Chinese polysilicon producer and PV cell maker Tongwei Solar will acquire a 30% share of Longi Green Energy Technology’s 15 GW monocrystalline wafer factory in northwestern China’s Ningxia region, while giving up an equal stake in its own crystalline silicon factory in Inner Mongolia, according to the group’s chairman.
In a dialogue co-moderated by pv magazine ahead of SNEC 2019 in Shanghai, Liu Hanyuan — chairman of the Tongwei Group — revealed that it has signed the cooperative arrangement with Longi, to strategically support each other’s supply chains. He did not reveal any additional terms for the deal, which follows a polysilicon supply deal between the two last year.
Tongwei, which can produce 50,000 tons of high-purity crystalline silicon at its facility in northern China’s Inner Mongolia region, has also agreed to purchase at least 75% of Longi’s wafer output, with the wafer giant promising to do the same in return for the Hefei-based group’s polysilicon business.
As the largest mono player in the global market, Longi’s monocrystalline wafer capacity reached 28 GW by the end of 2018. It aims to expand production to 36 GW within the next year. Tongwei, meanwhile, was producing 80,000 tons of polysilicon and 12 GW of solar cells per year by the end of last December.
In May 2018, Longi — which is based in Xi’an, Shaanxi province — agreed to buy 55,000 metric tons of polysilicon from Tongwei through the end of 2020. Their latest tie-up underscores the efforts made by the two companies to stabilize their respective supply chains.

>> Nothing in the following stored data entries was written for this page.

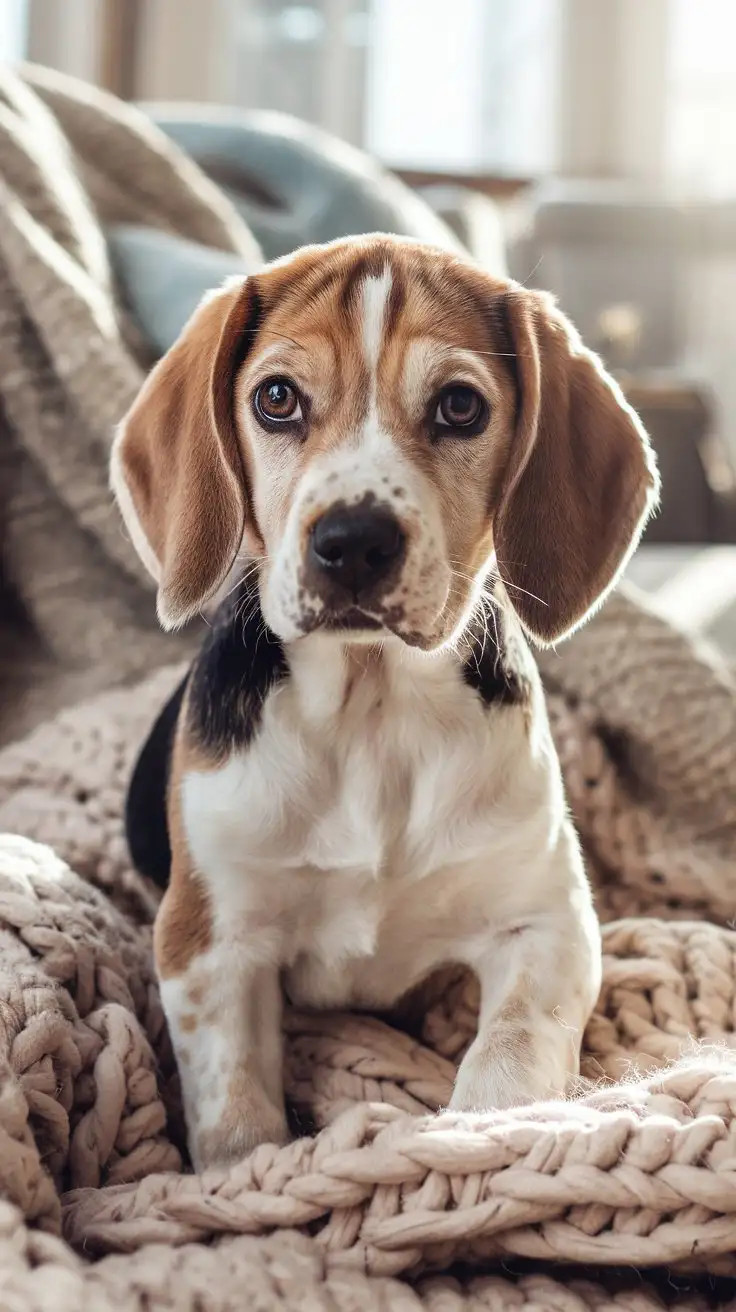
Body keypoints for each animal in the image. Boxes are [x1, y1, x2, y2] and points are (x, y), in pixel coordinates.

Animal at [112, 233, 655, 1170]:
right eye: (278, 399)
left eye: (461, 407)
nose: (354, 541)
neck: (371, 715)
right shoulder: (209, 943)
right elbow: (237, 1117)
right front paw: (244, 1175)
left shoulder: (550, 924)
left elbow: (510, 1054)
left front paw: (489, 1137)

Last summer, Tongwei appeared undaunted by changes to China’s solar PV policy, as it announced plans to increase it PV cell manufacturing capacity from 6 GW to 12 GW by the end of 2018, and to 20 GW by the end of 2019.
More recently, in October 2018, Tongwei’s R&D manager, Andy Chin, told pv magazine that the company remained committed to the development of bifacial and passive emitter rear contact technology, in addition to its growing focus on a range of more efficient alternatives, including heterojunction and tunnel oxide passivated contact (TOPcon) technologies. Chin also said that Tongwei planned to expand its cell and module production capacity to 30 GW by 2020, as part of a $1.8 billion investment plan it first revealed in late 2017.